After he missed a couple of short ones, he probably started to think about the embarrassment of it all and his self-talk probably became, “am I ever going to get the ball into the hole?”
Stick to a solid routine to cure the yips
You can see in the video that Ernie completely abandons his routine and seems more focused on what the putter is doing than his intention for the putt (he also stares down at the ball for a good few seconds each time, instead of “looking and reacting”). Once he missed the first short one, he would have been much better off focusing on proper breathing techniques and going through his routine (which should include deep engagement with the intention).
Ernie said a few weeks after, that when the yips started taking hold, it was because he was completely focused on a negative outcome, instead of being “process focused”. He said:
“Augusta was really bad. But I’ve gotten more in control of it. I’ve been really practicing and really trying to get into a routine where I’m on the 72nd hole or the first hole or the 15th hole, it’s the same feeling. I’m trying to work toward that. I’m getting better.” (Source ABC News).
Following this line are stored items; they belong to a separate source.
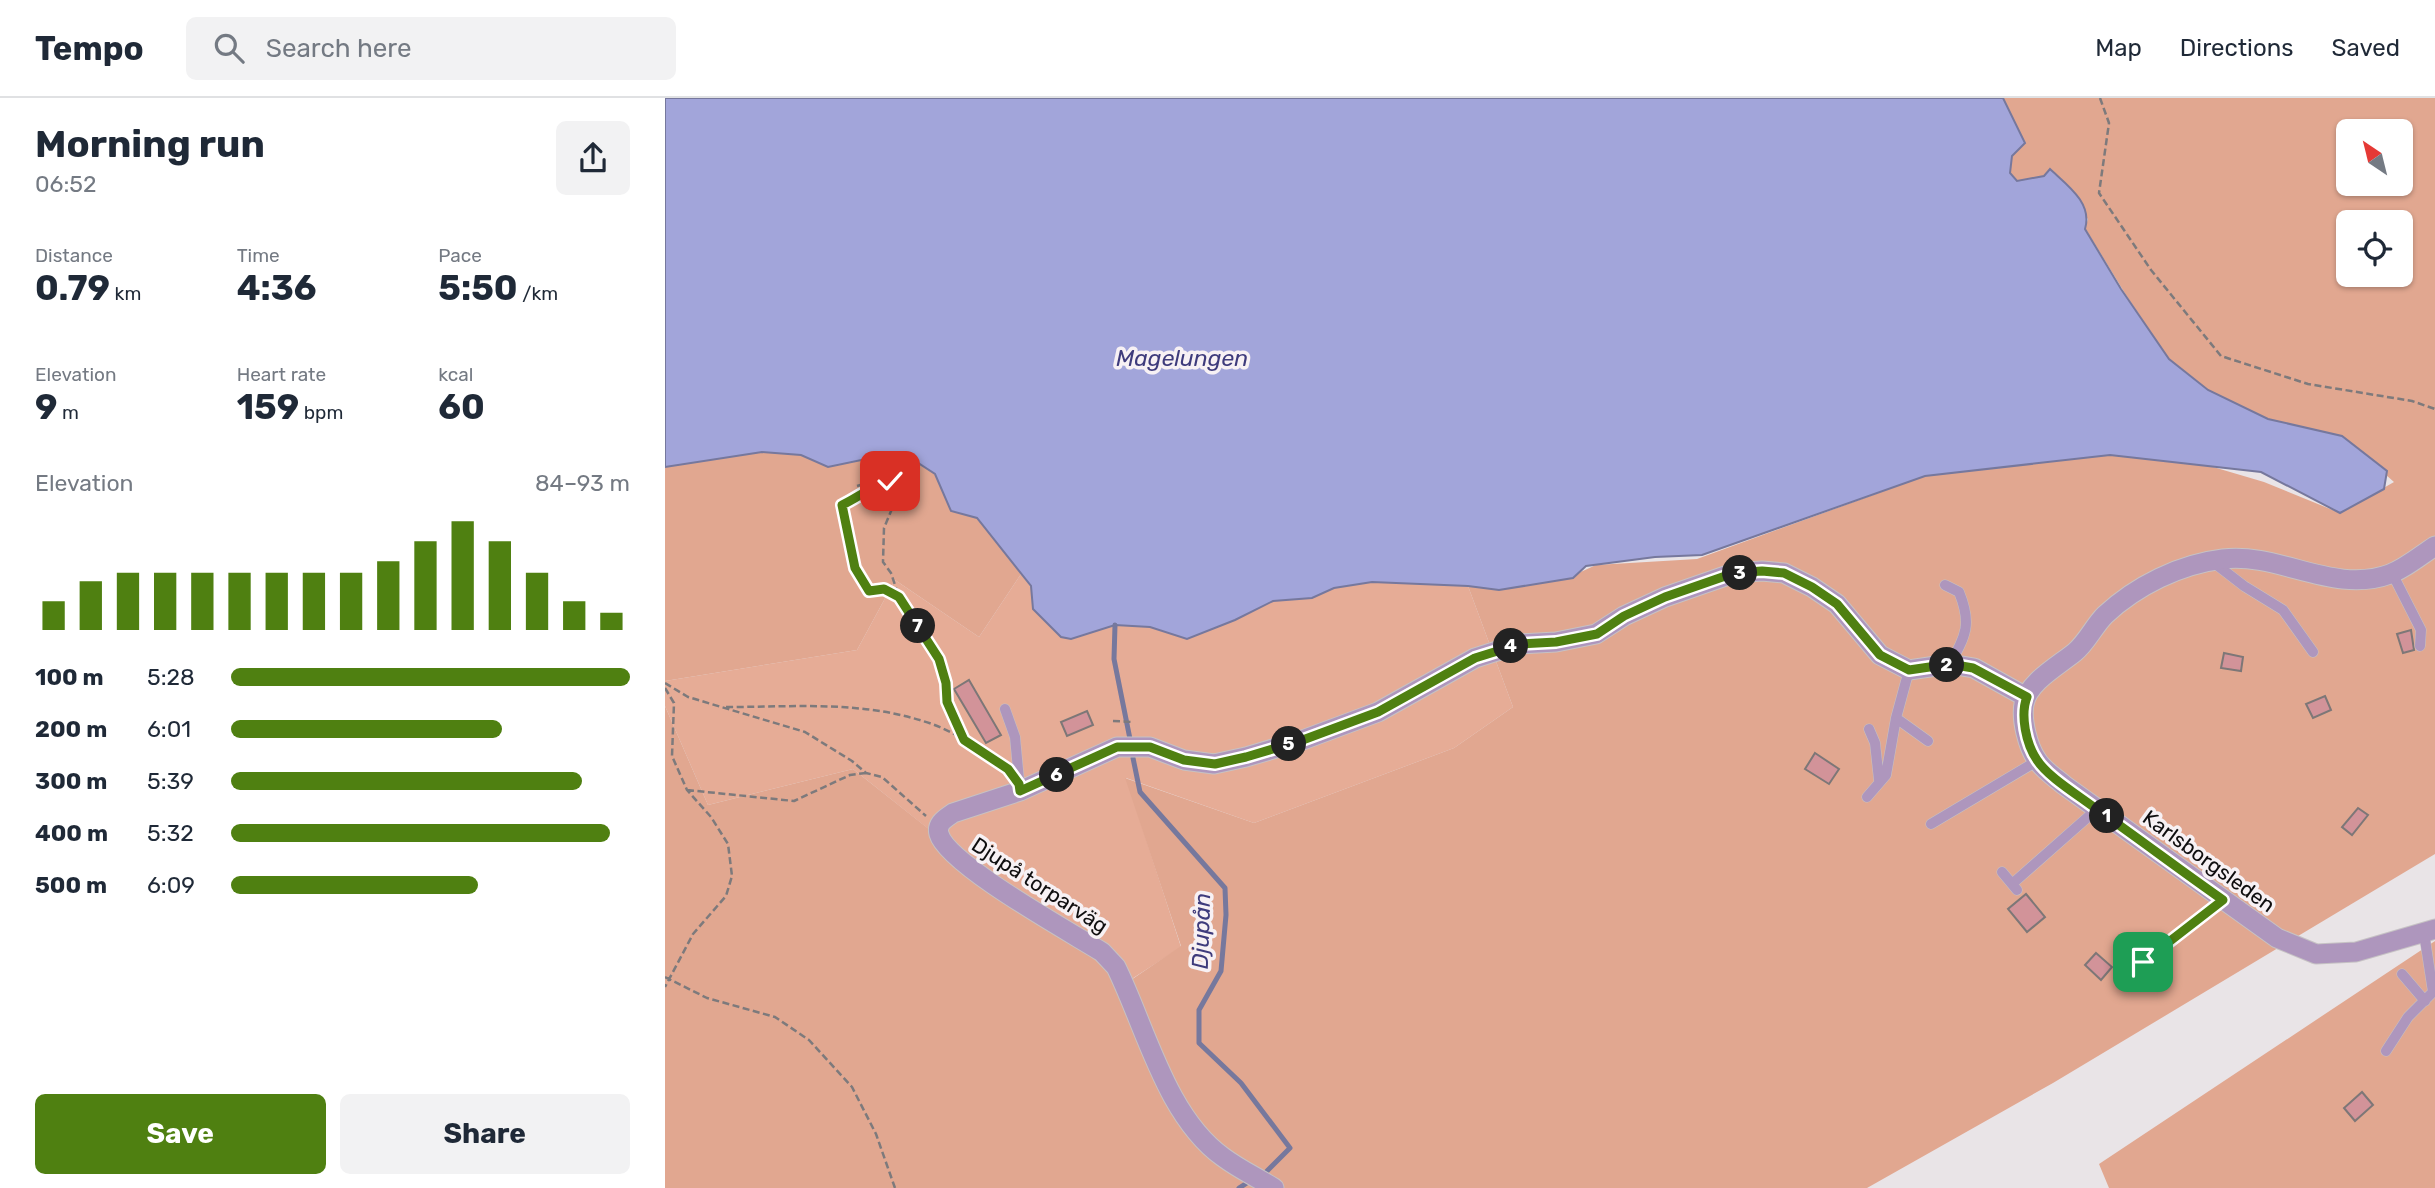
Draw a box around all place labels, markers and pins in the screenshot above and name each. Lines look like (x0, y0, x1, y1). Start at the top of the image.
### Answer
pin (860, 451, 920, 511)
pin: 3 (1723, 556, 1757, 590)
pin: 7 (901, 608, 935, 644)
pin: 4 (1493, 628, 1529, 664)
pin: 2 (1929, 648, 1965, 682)
pin: 5 (1271, 726, 1307, 762)
pin: 6 (1039, 758, 1075, 792)
pin: 1 (2089, 798, 2125, 834)
pin (2113, 932, 2173, 992)

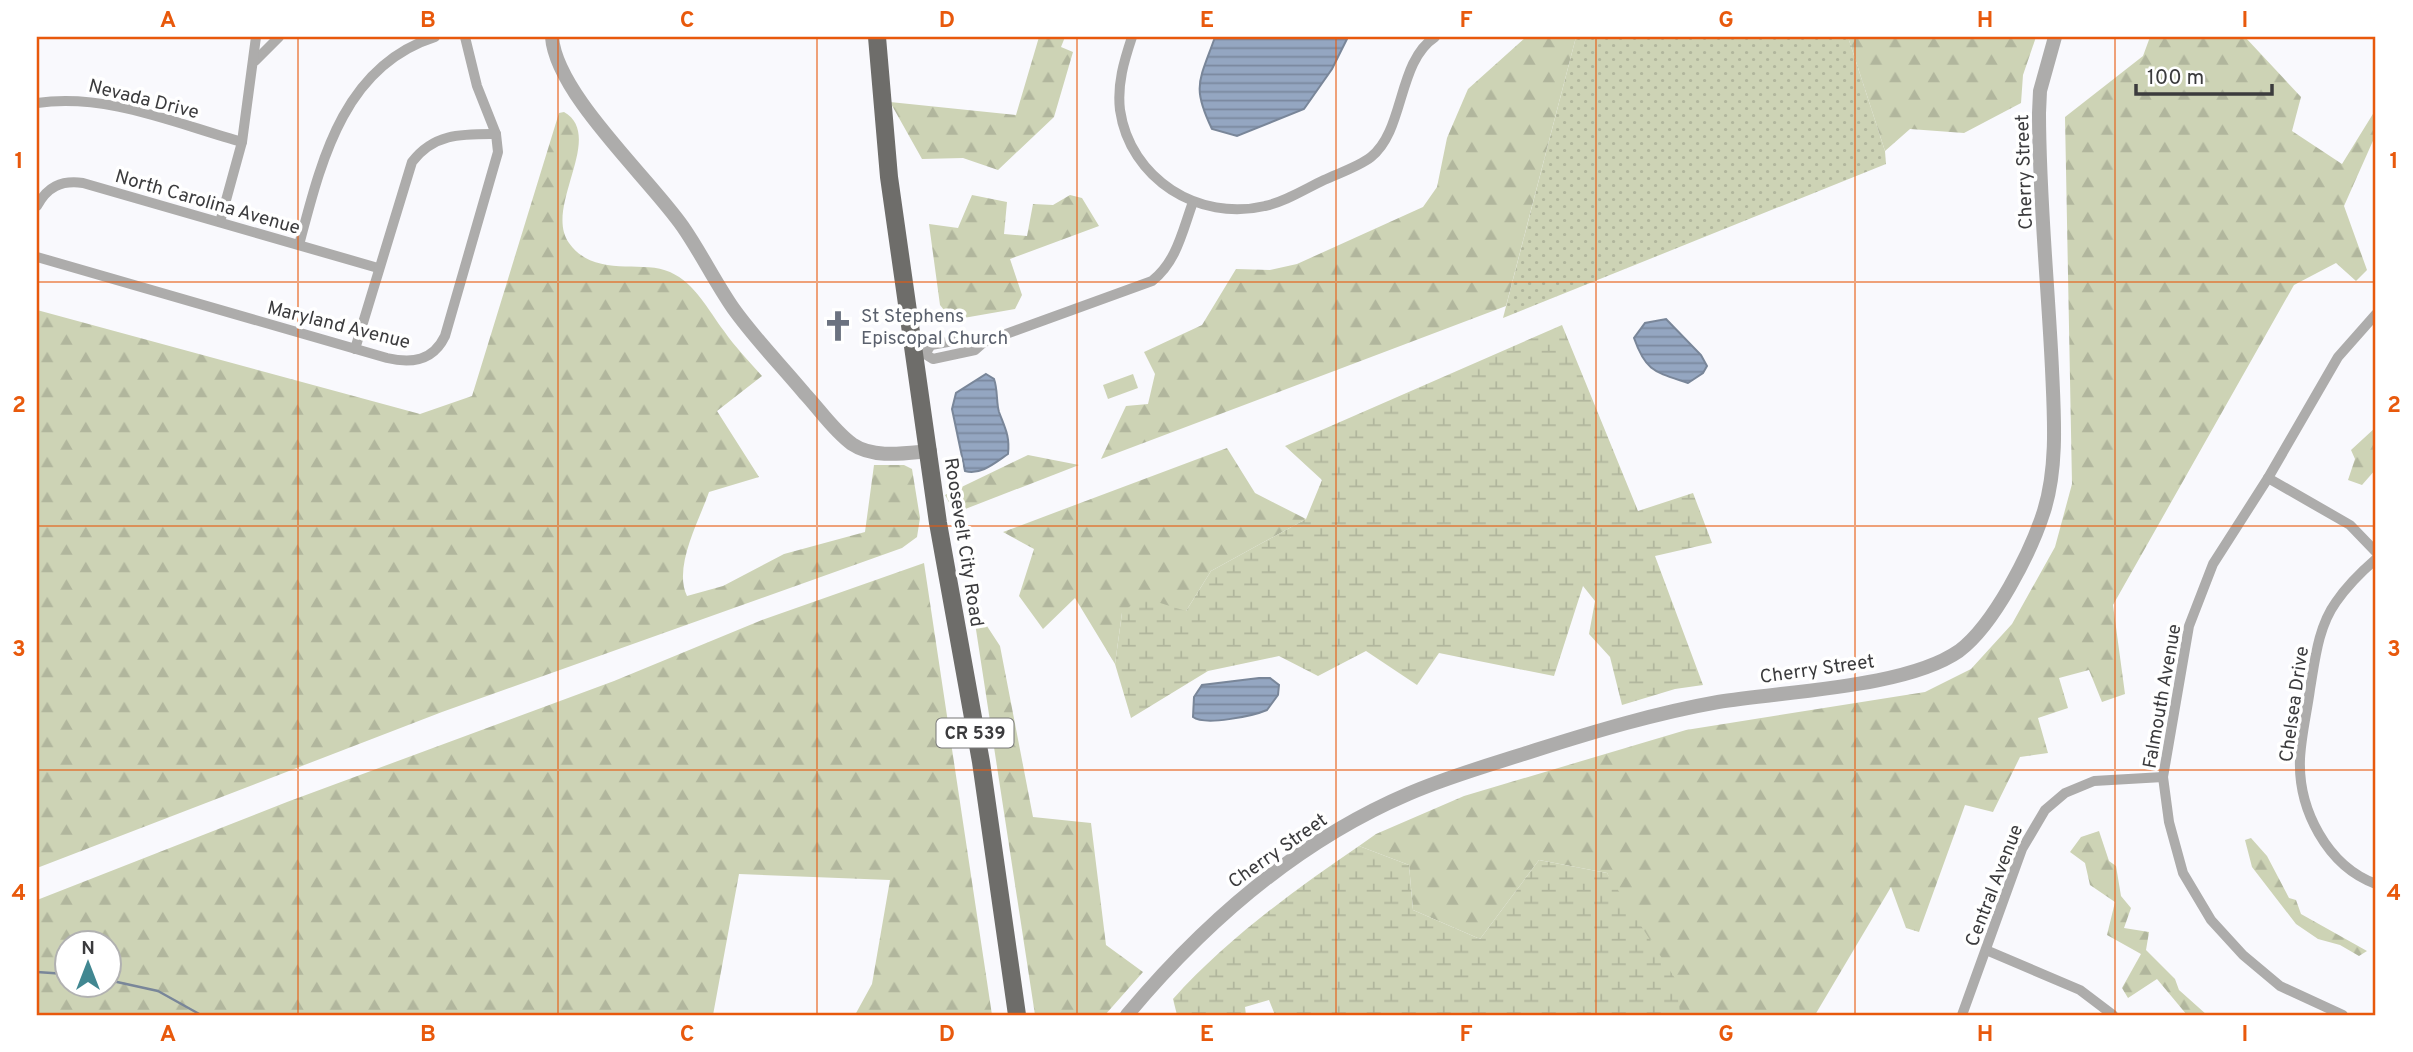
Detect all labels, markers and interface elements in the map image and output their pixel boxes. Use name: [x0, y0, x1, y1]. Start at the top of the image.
text: A: [160, 7, 176, 36]
text: B: [420, 7, 436, 36]
text: C: [680, 7, 694, 36]
text: D: [939, 7, 955, 36]
text: E: [1200, 7, 1214, 36]
text: F: [1459, 7, 1473, 36]
text: G: [1718, 7, 1734, 36]
text: H: [1977, 7, 1993, 36]
text: I: [2242, 7, 2248, 36]
scale bar: [2136, 52, 2273, 96]
text: 100 m: [2147, 65, 2204, 92]
street label: Nevada Drive: [86, 75, 201, 125]
street label: Cherry Street: [2011, 114, 2039, 230]
text: 1: [14, 148, 24, 177]
text: 1: [2389, 148, 2399, 177]
street label: North Carolina Avenue: [112, 165, 303, 241]
street label: Maryland Avenue: [264, 297, 413, 355]
place label: St Stephens Episcopal Church: [861, 305, 1008, 351]
church icon: St Stephens Episcopal Church: [821, 309, 855, 343]
text: 2: [12, 392, 26, 421]
text: 2: [2387, 392, 2401, 421]
street label: Roosevelt City Road: [938, 456, 988, 629]
street label: Falmouth Avenue: [2138, 622, 2188, 771]
text: 3: [12, 636, 26, 665]
text: 3: [2387, 636, 2401, 665]
street label: Chelsea Drive: [2275, 645, 2315, 764]
street label: Cherry Street: [1758, 650, 1876, 690]
road number: CR 539: [936, 718, 1014, 748]
street label: Cherry Street: [1224, 809, 1332, 895]
street label: Central Avenue: [1961, 821, 2029, 950]
text: 4: [12, 880, 26, 909]
text: 4: [2387, 880, 2401, 909]
north arrow: [52, 930, 122, 1000]
text: N: [81, 937, 95, 961]
text: A: [160, 1021, 176, 1050]
text: B: [420, 1021, 436, 1050]
text: C: [680, 1021, 694, 1050]
text: D: [939, 1021, 955, 1050]
text: E: [1200, 1021, 1214, 1050]
text: F: [1459, 1021, 1473, 1050]
text: G: [1718, 1021, 1734, 1050]
text: H: [1977, 1021, 1993, 1050]
text: I: [2242, 1021, 2248, 1050]

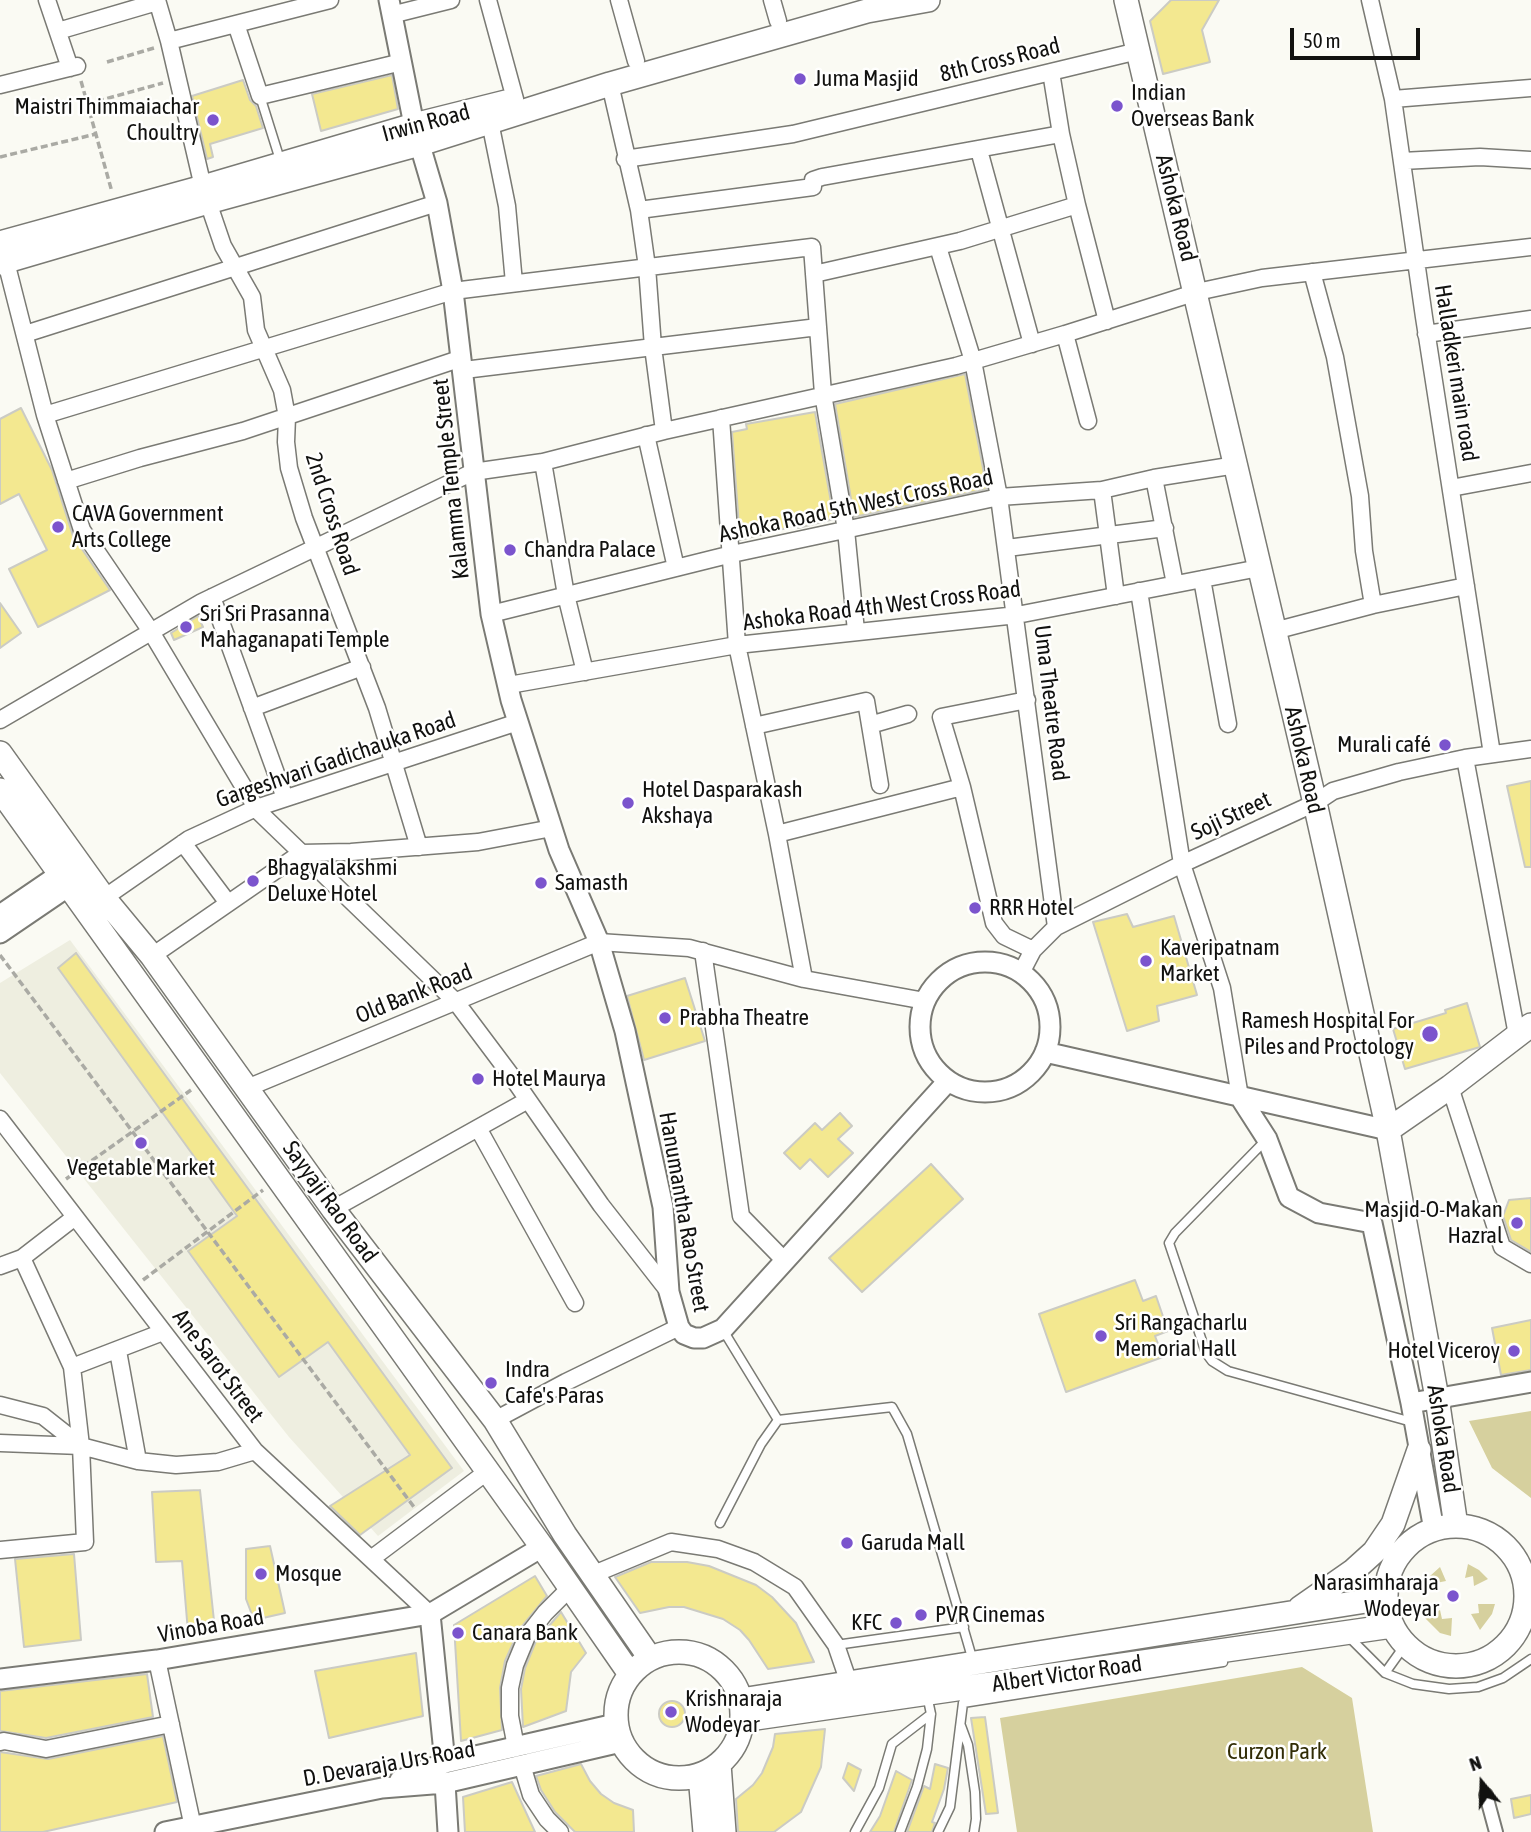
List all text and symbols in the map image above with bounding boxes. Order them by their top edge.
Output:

The players I work with who successfully cure the yips develop very SOLID shot routine, or “Process” that is the measure of success for each putt/shot. Your process is what you are focusing on before, during and after every putt (or shot) and it needs to be the same every time, whether it’s a putt for birdie or double bogey. When we make the process the goal, not the outcome, there will immediately be less performance anxiety and better putts.
But what works for one player might not work for another, so it’s important to experiment with various things when building your routine. Practice it during your practice time (in practice you are “training your brain”), so that on the course it’s automatic and all you have to focus on is executing the “process goals”.
Give it go. It worked for Ernie, so it could work for you.